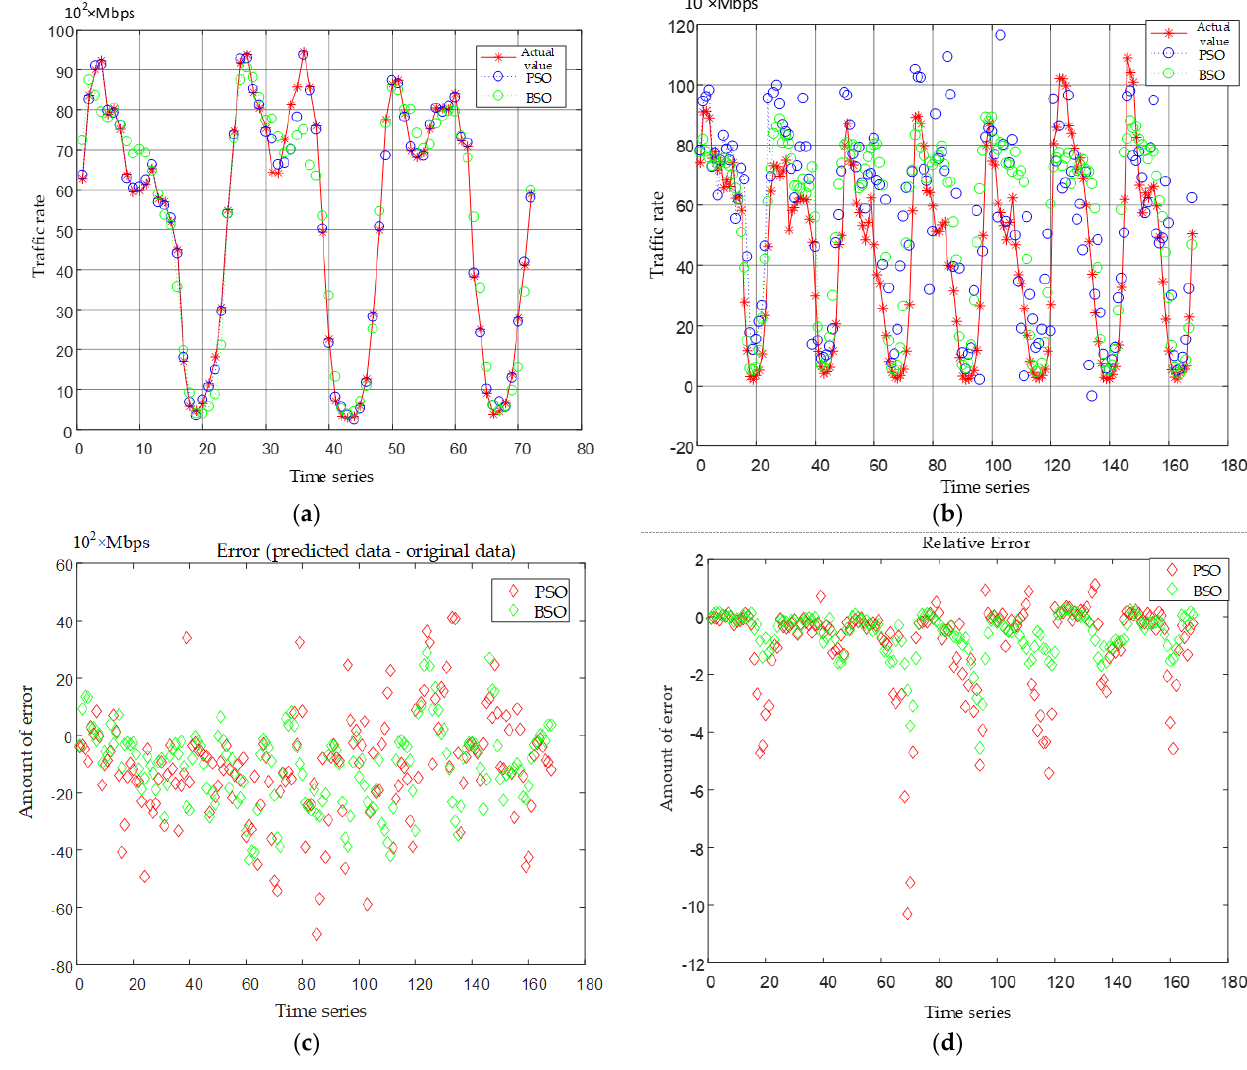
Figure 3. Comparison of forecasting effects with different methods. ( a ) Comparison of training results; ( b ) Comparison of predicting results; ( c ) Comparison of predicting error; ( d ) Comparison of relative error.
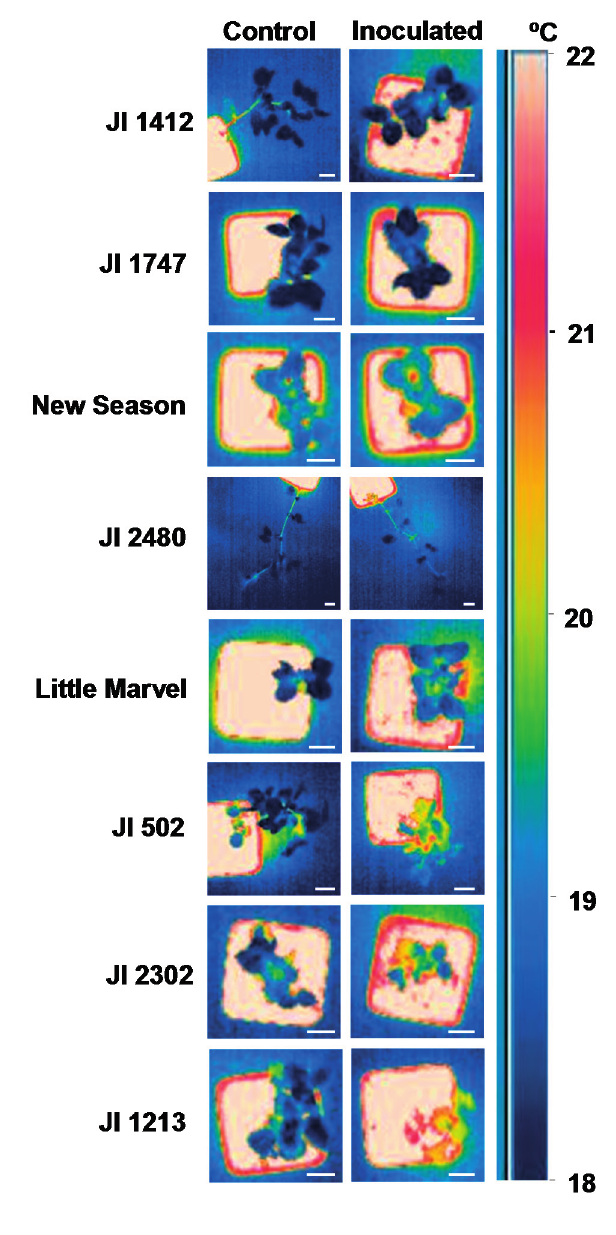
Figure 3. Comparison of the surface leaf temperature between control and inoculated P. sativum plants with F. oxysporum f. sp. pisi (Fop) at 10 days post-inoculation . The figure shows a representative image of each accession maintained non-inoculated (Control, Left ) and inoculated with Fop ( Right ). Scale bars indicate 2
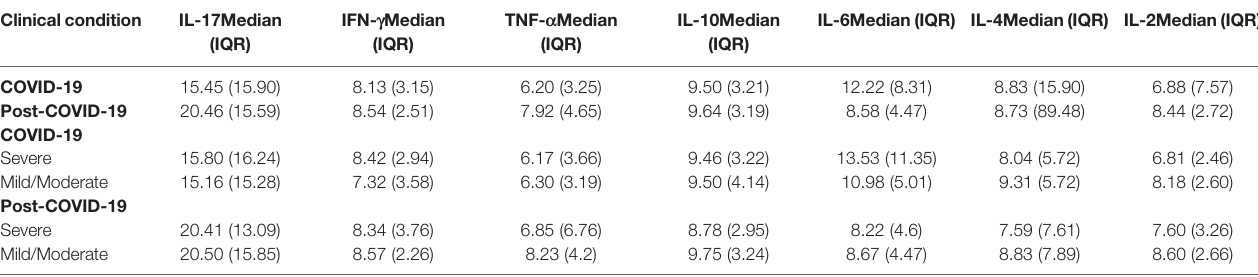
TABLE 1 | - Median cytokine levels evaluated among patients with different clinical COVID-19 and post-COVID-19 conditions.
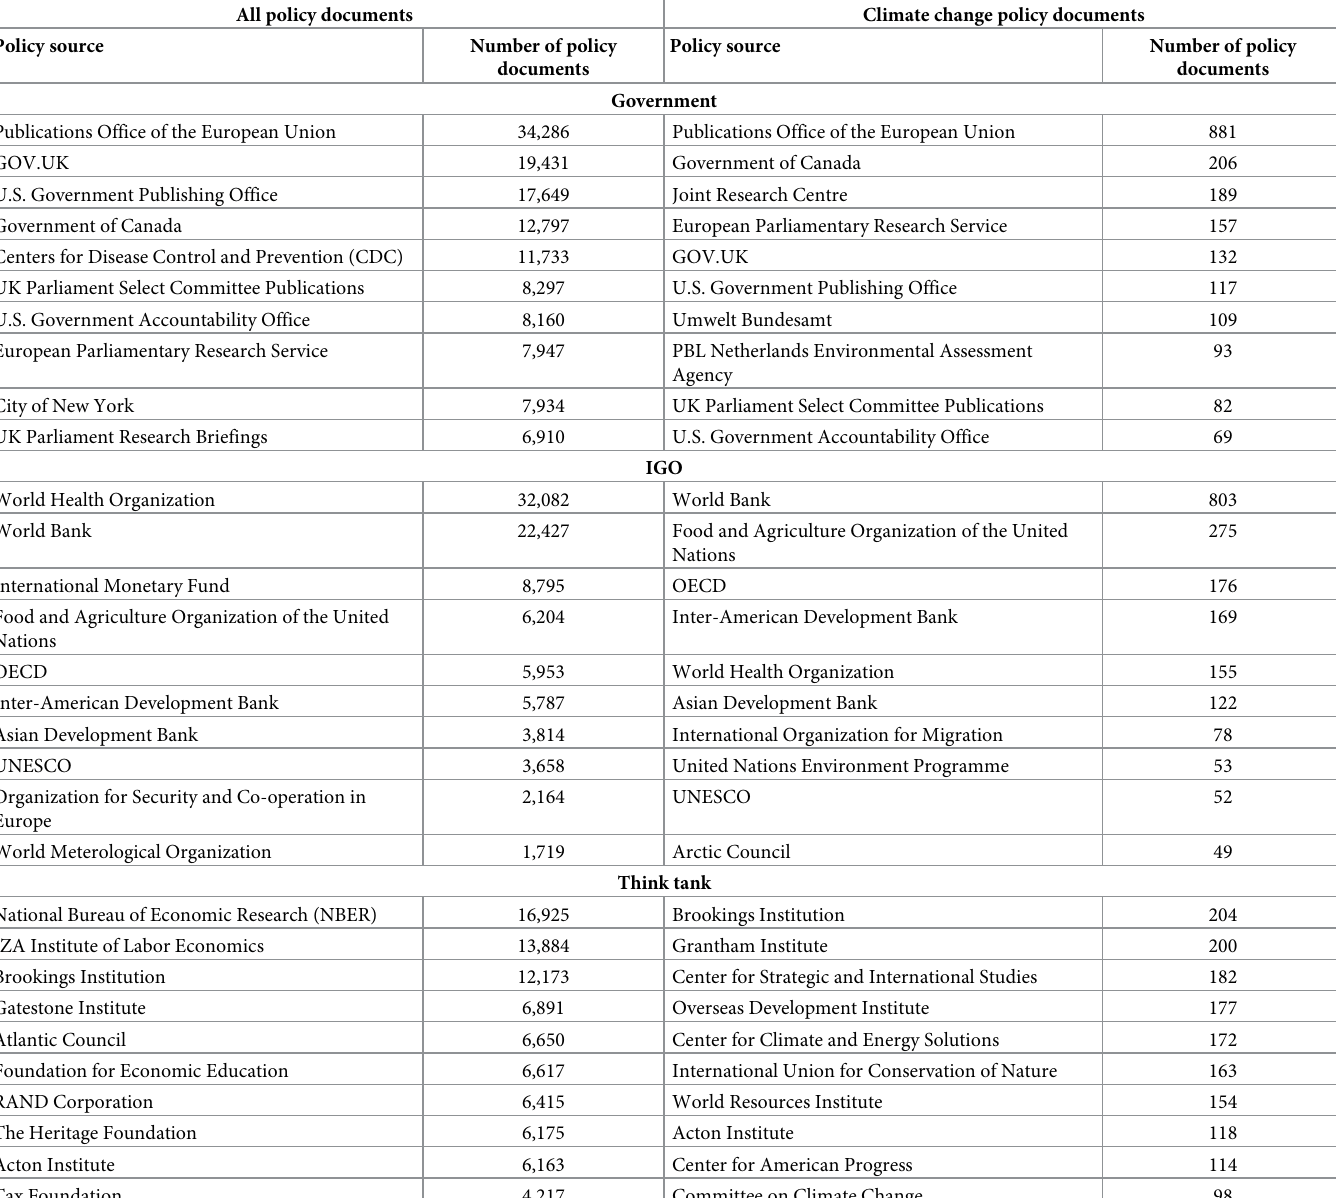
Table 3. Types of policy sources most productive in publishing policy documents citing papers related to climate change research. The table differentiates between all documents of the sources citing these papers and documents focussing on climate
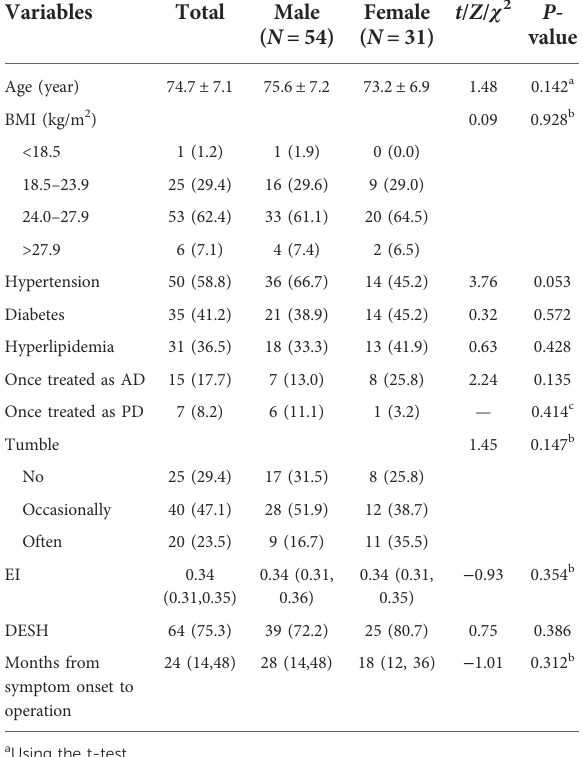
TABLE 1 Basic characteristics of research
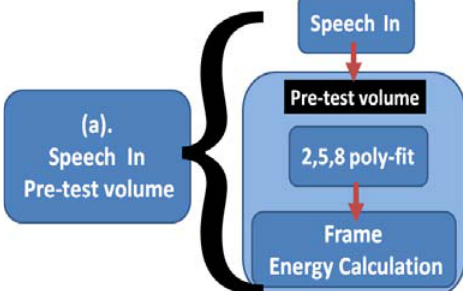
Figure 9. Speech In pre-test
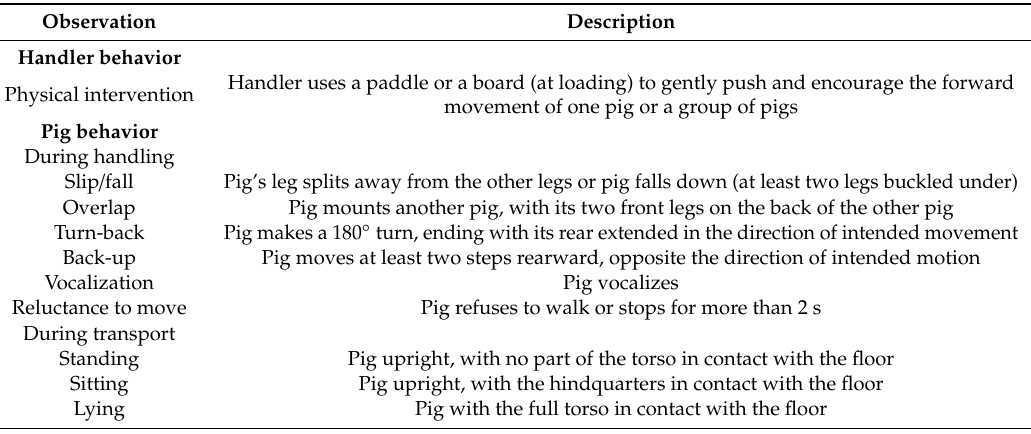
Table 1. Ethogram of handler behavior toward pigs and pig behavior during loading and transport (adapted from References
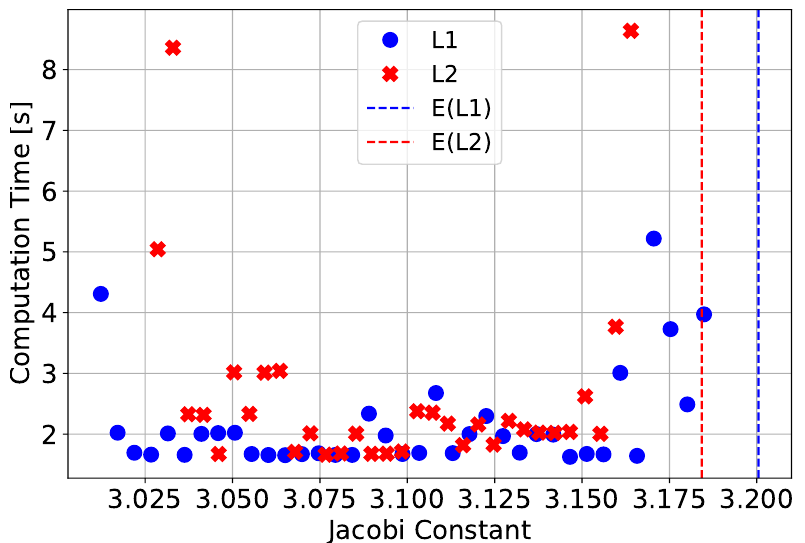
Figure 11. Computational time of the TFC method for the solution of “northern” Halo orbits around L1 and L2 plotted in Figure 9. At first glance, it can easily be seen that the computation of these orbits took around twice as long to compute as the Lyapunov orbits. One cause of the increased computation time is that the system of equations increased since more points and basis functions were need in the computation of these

####################

All of the records above should be reproduced exactly, with the pictures left out.

=== Solved problem ===
Figure 3. Comparison of forecasting effects with different methods. ( a ) Comparison of training results; ( b ) Comparison of predicting results; ( c ) Comparison of predicting error; ( d ) Comparison of relative error.
Figure 3. Comparison of the surface leaf temperature between control and inoculated P. sativum plants with F. oxysporum f. sp. pisi (Fop) at 10 days post-inoculation . The figure shows a representative image of each accession maintained non-inoculated (Control, Left ) and inoculated with Fop ( Right ). Scale bars indicate 2
TABLE 1 | - Median cytokine levels evaluated among patients with different clinical COVID-19 and post-COVID-19 conditions.
Table 3. Types of policy sources most productive in publishing policy documents citing papers related to climate change research. The table differentiates between all documents of the sources citing these papers and documents focussing on climate
TABLE 1 Basic characteristics of research
Figure 9. Speech In pre-test
Table 1. Ethogram of handler behavior toward pigs and pig behavior during loading and transport (adapted from References
Figure 11. Computational time of the TFC method for the solution of “northern” Halo orbits around L1 and L2 plotted in Figure 9. At first glance, it can easily be seen that the computation of these orbits took around twice as long to compute as the Lyapunov orbits. One cause of the increased computation time is that the system of equations increased since more points and basis functions were need in the computation of these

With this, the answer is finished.